- Задание A: Выпишите из текста о донских казаках отрывок от слов «22 мая 1792» до слов «Черкасск — добиваться правды.» включительно.
- Задание B: Сколько казаков, согласно тексту о донских казаках, оставили расположение своих полков под предводительством Белогорохова?
- Задание C: Продолжите текст о донских казаках, начав сразу после его последнего предложения.

- Фрагмент источника:
________________________________________
Силой красноречия Белогорохов убедил многих казаков, что поселить на Кубани их желают не по монаршей воле, а по проискам войскового атамана Алексея Иловайского. Казак предлагал отправить к атаману ходатайство об отмене переселения, подкрепив его по необходимости силой оружия. Белогорохову поверили. Тайком от начальства в Черкасск отправились казаки Фока Сухоруков, Степан Моисеев и Данила Елисеев. Миссия посланцев состояла в попытке выяснить, кто же стоит за ненавистным приказанием о переселении донских казаков на Кубань.

22 мая 1792 года Сухорукова и других казаков принял атаман Иловайский в столице донского казачества Черкасске. Выслушав требования недовольных, атаман велел им возвращаться обратно на Кубань и вручил приказ всем донским полкам на Кубани. В приказе призывал подчиняться начальству, а «повелеваемую к строению станиц работу производить безропотно и отрицательства». Правда, Иловайский обещал в ближайшее время отправиться в Петербург, чтобы добиваться отмены казачьего переселения у государыни.

Белогорохов не стал дожидаться возвращения Сухорукова. Ему удалось подбить казаков трех полков (Поздеева, Кошкина и Луковкина) на неслыханное дело — побег с места службы.

Ночью 19 или 20 мая (точнее не установлено) 778 казаков со знаменами и бунчуками оставили расположение своих полков и под предводительством Белогорохова отправились в Черкасск — добиваться правды.
________________________________________
- Сохранённые записи:
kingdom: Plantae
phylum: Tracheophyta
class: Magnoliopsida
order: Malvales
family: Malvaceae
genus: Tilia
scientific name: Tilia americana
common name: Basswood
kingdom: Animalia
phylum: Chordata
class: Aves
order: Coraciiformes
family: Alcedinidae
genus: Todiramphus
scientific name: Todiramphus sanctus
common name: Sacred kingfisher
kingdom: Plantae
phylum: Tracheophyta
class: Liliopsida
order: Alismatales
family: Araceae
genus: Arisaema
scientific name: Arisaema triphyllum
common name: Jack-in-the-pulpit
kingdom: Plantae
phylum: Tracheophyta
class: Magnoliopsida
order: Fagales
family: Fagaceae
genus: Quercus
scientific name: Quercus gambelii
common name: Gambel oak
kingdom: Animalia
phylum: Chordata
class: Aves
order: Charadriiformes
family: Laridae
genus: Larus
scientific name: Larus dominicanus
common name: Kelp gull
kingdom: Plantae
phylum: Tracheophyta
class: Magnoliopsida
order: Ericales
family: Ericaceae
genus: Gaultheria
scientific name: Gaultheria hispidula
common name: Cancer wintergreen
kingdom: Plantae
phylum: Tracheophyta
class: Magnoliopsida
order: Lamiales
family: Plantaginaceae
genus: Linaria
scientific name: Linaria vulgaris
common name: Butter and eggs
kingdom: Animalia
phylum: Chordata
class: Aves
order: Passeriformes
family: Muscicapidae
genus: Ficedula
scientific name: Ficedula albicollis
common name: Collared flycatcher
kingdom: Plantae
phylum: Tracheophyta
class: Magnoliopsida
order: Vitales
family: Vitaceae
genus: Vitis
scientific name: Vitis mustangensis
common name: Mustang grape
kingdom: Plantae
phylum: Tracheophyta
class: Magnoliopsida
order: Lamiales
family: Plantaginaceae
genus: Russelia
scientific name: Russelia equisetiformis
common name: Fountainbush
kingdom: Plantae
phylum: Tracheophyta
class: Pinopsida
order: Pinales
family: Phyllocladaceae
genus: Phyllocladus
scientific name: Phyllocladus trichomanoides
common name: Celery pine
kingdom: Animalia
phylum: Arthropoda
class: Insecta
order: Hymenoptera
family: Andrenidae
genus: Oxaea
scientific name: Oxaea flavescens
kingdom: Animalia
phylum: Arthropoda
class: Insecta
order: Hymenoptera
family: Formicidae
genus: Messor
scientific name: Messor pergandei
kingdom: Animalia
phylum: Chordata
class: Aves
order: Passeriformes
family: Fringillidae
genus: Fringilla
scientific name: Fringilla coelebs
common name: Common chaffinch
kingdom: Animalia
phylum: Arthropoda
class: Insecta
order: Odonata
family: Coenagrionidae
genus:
________________________________________
- Верный ответ A:
22 мая 1792 года Сухорукова и других казаков принял атаман Иловайский в столице донского казачества Черкасске. Выслушав требования недовольных, атаман велел им возвращаться обратно на Кубань и вручил приказ всем донским полкам на Кубани. В приказе призывал подчиняться начальству, а «повелеваемую к строению станиц работу производить безропотно и отрицательства». Правда, Иловайский обещал в ближайшее время отправиться в Петербург, чтобы добиваться отмены казачьего переселения у государыни.

Белогорохов не стал дожидаться возвращения Сухорукова. Ему удалось подбить казаков трех полков (Поздеева, Кошкина и Луковкина) на неслыханное дело — побег с места службы.

Ночью 19 или 20 мая (точнее не установлено) 778 казаков со знаменами и бунчуками оставили расположение своих полков и под предводительством Белогорохова отправились в Черкасск — добиваться правды.

- Верный ответ B: 778 казаков.

- Верный ответ C:
Пройдя ускоренным маршем через степь, в воскресенье 30 мая мятежные казаки подошли к столице Донского войска. Они стали напротив города, от которого их отделяли воды Дона, необычайно полноводного той весной. Казаки отдыхали после дальней и трудной дороги, когда Белогорохов позвал их обсудить лихое дело, которое и привело их под Черкасск. Как и положено, казаки составили круг, в самую середину его поместили пятнадцать полковых знамен и бунчуков — символ справедливости, законности их действий. Донцы не считали себя изменниками, как раз наоборот, они пытались защитить традиции, отстоять правду, а именно принцип очередности кавказской службы.

Когда все собрались, Белогорохов вышел к частоколу знамен. Казаки прислушались. «Знаете ли вы, отчего мы ушли с линии и зачем пришли сюда?» — спросил зачинатель казацкого возмущения. «Знаем!» — хором громыхнули казаки. Белогорохов предложил казакам дать клятву в том, что они насмерть будут стоять друг за друга и за общее дело. Все согласились и в знак нерушимости клятвы поцеловали знамена. Затем казаки разработали незатейливый план дальнейших действий. Было решено переправиться на другой берег Дона, в Черкасск, и идти к дому атамана, а там требовать доказательств внеочередного наряда на Кубань.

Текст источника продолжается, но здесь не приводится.